What is asked:
Could you set down each of the rows below word for word, leaving the pictures out?

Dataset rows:

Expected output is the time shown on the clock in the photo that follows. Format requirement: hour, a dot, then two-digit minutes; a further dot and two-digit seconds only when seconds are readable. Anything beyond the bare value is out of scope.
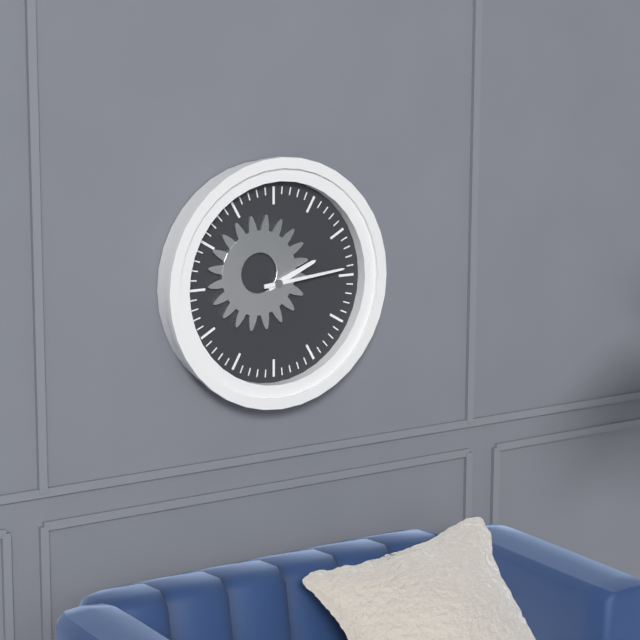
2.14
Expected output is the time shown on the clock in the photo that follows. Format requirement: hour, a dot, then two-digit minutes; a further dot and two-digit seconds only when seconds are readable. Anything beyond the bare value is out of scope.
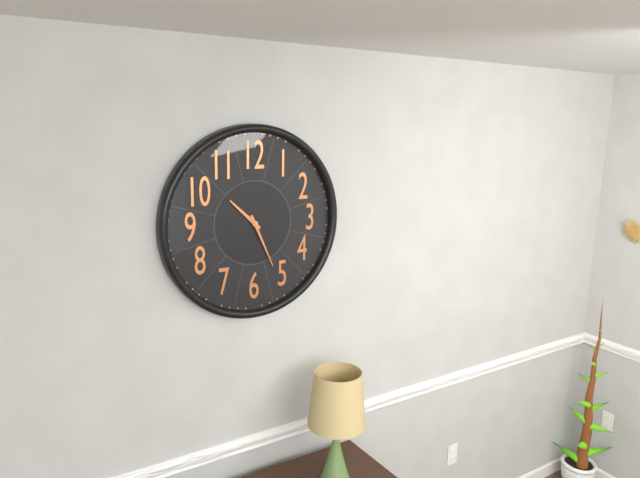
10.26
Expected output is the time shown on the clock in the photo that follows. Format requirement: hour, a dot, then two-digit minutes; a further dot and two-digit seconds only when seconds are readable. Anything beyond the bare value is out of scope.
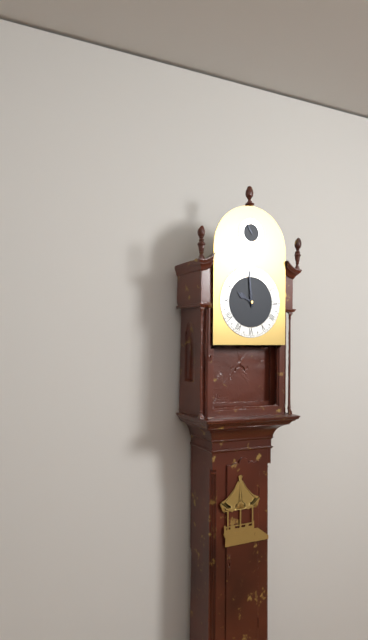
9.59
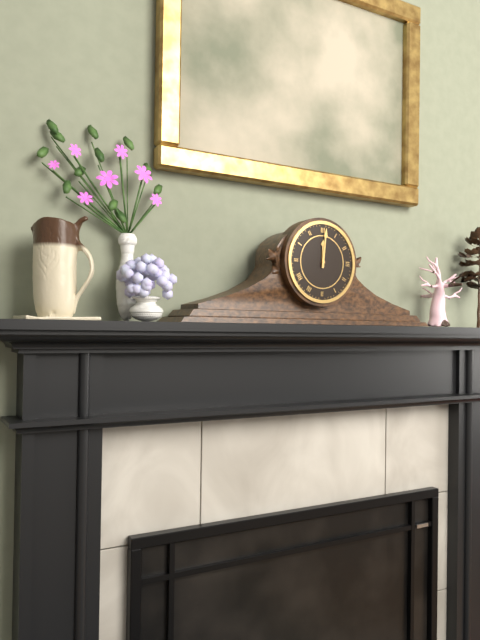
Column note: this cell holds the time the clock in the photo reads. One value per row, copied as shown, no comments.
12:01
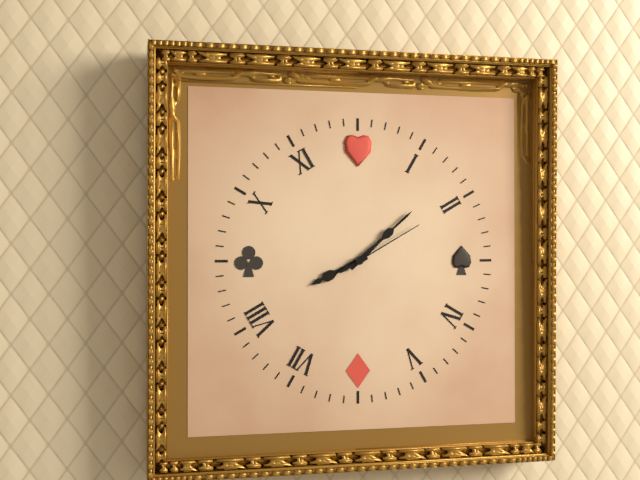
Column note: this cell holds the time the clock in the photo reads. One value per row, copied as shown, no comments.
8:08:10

Answer to the exercise:
Expected output is the time shown on the clock in the photo that follows. Format requirement: hour, a dot, then two-digit minutes; a further dot and two-digit seconds only when seconds are readable. Anything beyond the bare value is out of scope.
2.14
Expected output is the time shown on the clock in the photo that follows. Format requirement: hour, a dot, then two-digit minutes; a further dot and two-digit seconds only when seconds are readable. Anything beyond the bare value is out of scope.
10.26
Expected output is the time shown on the clock in the photo that follows. Format requirement: hour, a dot, then two-digit minutes; a further dot and two-digit seconds only when seconds are readable. Anything beyond the bare value is out of scope.
9.59
Column note: this cell holds the time the clock in the photo reads. One value per row, copied as shown, no comments.
12:01
Column note: this cell holds the time the clock in the photo reads. One value per row, copied as shown, no comments.
8:08:10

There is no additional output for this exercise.